Le seigle servira d’abord de couvert d’automne et de printemps visant à empêcher l’érosion par les fortes pluies et la fonte de neige. Il gardera en permanence une vie active dans le sol, gardera un sol couvert même lors du semis du soya, fera un tapis au sol pour empêcher les mauvaises herbes de pousser dans le soya, conservera un sol plus frais et plus humide pendant les mois les plus chauds de l’été et continuera à protéger le sol jusqu’au mois de mai de la deuxième année. De plus, il aura séquestré beaucoup de CO2 et apportera au sol une quantité de matière organique très importante au terme de son travail.
«Lors du semis du seigle, nous avons gardé des bandes sans seigle dans lesquelles nous semons un mélange de moutarde et radis qui va jouer son rôle d’engrais vert d’automne et disparaître par la suite pour laisser de belles bandes propres pour semer le soya au printemps suivant.»
Le printemps venu, le soya en semis direct est semé vers le milieu du mois de mai sans aucun travail de sol. Le soya débute sa croissance et juste à la sortie de sa première vraie feuille vers le milieu juin, le seigle atteint la floraison, période où il peut être détruit en le roulant au sol sans qu’il ne se remette à pousser. Le paillis ainsi fait servira aux rôles déjà mentionnés et finira en un tapis sur lequel glissera facilement la barre de coupe de la moissonneuse lors de la récolte.
«Tous ces avantages viennent en prime avec un rendement comparable avec les autres techniques et un coût de production diminué d’environ 250 $/ha par rapport à la technique bio sarclée pratiquée avant sur la ferme.»
À part le semoir à soya et l’équipement de récolte, un seul autre outil sera utile à la technique, soit le rouleau crêpeur pour détruire le seigle sans affecter le soya. Celui-ci est composé de cinq rouleaux de 20 pouces chacun montés sur une suspension indépendante et dotés de couteaux dont le rôle est d’écraser le seigle en pinçant les tiges pour en faire un tapis de paille. Le rouleau a été développé par l’agriculteur et fabriqué par une usine de Plessisville, EPP Métal.

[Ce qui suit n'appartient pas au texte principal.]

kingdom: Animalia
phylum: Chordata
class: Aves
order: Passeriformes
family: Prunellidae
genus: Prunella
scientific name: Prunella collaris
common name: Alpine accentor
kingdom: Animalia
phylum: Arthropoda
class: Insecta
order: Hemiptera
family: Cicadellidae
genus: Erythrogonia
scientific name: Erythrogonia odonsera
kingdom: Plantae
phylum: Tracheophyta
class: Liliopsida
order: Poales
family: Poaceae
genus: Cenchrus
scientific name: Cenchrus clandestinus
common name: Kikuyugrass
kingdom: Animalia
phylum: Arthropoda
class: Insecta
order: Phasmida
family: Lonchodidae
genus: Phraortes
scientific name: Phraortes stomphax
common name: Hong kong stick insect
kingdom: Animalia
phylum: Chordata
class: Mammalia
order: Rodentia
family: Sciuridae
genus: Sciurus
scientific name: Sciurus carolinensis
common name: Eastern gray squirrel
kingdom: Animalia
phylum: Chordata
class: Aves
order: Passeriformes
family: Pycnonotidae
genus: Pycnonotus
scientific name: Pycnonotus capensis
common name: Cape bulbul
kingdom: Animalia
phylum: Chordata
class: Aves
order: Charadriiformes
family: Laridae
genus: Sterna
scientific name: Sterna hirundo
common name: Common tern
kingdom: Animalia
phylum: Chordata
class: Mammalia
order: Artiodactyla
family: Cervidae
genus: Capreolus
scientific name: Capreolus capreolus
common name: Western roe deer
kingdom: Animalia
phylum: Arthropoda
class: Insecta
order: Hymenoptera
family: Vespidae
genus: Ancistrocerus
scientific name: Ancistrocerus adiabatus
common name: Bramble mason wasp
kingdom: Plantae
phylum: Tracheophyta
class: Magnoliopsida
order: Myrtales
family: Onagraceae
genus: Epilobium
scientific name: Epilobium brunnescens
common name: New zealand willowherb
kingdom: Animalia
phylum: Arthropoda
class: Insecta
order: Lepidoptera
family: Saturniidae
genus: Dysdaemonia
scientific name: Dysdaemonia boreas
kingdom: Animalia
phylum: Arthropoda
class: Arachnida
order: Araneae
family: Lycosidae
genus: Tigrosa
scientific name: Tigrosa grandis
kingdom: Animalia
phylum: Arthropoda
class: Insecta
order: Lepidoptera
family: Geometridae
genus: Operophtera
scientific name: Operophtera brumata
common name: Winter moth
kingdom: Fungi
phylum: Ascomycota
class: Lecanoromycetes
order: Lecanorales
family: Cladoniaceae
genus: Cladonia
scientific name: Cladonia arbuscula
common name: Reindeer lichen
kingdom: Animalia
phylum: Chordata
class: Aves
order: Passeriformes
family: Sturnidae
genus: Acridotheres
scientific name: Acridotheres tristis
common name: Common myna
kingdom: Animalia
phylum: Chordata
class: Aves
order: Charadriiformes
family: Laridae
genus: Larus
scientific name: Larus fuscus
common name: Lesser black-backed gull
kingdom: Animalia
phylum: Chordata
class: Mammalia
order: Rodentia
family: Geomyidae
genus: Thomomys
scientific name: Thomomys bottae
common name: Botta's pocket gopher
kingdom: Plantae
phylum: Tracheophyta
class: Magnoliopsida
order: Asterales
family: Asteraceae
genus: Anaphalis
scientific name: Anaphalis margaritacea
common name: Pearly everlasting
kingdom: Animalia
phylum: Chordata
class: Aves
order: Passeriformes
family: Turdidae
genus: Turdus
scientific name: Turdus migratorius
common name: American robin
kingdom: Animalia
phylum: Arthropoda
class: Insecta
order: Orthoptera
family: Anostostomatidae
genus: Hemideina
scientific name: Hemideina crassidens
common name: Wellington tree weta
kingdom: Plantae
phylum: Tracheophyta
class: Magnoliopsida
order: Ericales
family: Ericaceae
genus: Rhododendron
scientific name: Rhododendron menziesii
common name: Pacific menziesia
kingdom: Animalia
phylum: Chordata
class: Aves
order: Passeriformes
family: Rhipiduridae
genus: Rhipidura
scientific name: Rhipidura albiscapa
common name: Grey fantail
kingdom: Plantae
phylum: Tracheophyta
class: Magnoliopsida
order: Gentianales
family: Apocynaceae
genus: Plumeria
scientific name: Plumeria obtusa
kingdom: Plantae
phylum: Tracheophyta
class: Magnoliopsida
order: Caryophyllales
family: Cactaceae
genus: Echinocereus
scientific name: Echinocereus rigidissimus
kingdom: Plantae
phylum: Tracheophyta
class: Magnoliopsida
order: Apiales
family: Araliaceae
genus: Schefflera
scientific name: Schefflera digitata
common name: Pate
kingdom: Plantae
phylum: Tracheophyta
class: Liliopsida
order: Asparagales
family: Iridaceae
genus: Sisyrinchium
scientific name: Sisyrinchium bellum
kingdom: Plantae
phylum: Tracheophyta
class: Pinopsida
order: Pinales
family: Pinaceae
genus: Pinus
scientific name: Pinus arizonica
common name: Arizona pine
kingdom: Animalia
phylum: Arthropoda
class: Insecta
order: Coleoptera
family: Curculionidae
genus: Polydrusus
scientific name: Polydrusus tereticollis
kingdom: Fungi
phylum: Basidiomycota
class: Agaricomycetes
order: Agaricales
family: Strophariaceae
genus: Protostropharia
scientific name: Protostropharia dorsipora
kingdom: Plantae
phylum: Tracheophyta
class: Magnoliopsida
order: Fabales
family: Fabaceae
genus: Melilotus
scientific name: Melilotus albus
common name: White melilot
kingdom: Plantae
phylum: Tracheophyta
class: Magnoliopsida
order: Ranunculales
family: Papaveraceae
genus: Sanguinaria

«Cette technique combinée au développement de notre rouleau nous a permis de réduire le passage de nos machineries dans nos champs de soya de sept à huit par année à un seul passage», laisse entendre M. Thibodeau qui se réjouit de cette avancée qui permet aussi d’améliorer le sol de ses cultures d’année en année et de ralentir le réchauffement climatique. «Nous prévoyons aussi utiliser une technique semblable pour la production de maïs.»
M. Thibodeau fonde de bons espoirs sur cette nouvelle méthode de production, lui qui compte également sur le soutien du CETAB+ et du ministère de l’Agriculture (MAPAQ) pour mener le projet à terme et le tester à plus grande échelle.